---- THE RECORDS
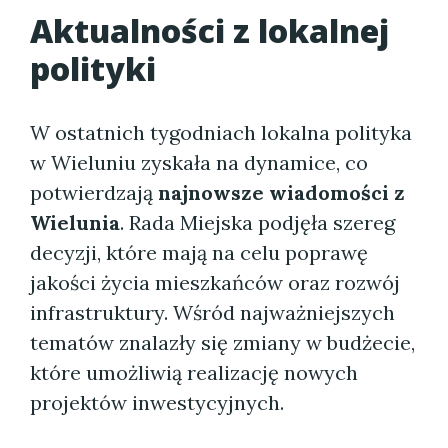
Aktualności z lokalnej
polityki
W ostatnich tygodniach lokalna polityka
w Wieluniu zyskała na dynamice, co
potwierdzają
najnowsze wiadomości z
Wielunia
. Rada Miejska podjęła szereg
decyzji, które mają na celu poprawę
jakości życia mieszkańców oraz rozwój
infrastruktury. Wśród najważniejszych
tematów znalazły się zmiany w budżecie,
które umożliwią realizację nowych
projektów inwestycyjnych.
--------
EXERCISE AIM » Set the records down again exactly, with no pictures.

ANSWER »
Aktualności z lokalnej
polityki
W ostatnich tygodniach lokalna polityka
w Wieluniu zyskała na dynamice, co
potwierdzają
najnowsze wiadomości z
Wielunia
. Rada Miejska podjęła szereg
decyzji, które mają na celu poprawę
jakości życia mieszkańców oraz rozwój
infrastruktury. Wśród najważniejszych
tematów znalazły się zmiany w budżecie,
które umożliwią realizację nowych
projektów inwestycyjnych.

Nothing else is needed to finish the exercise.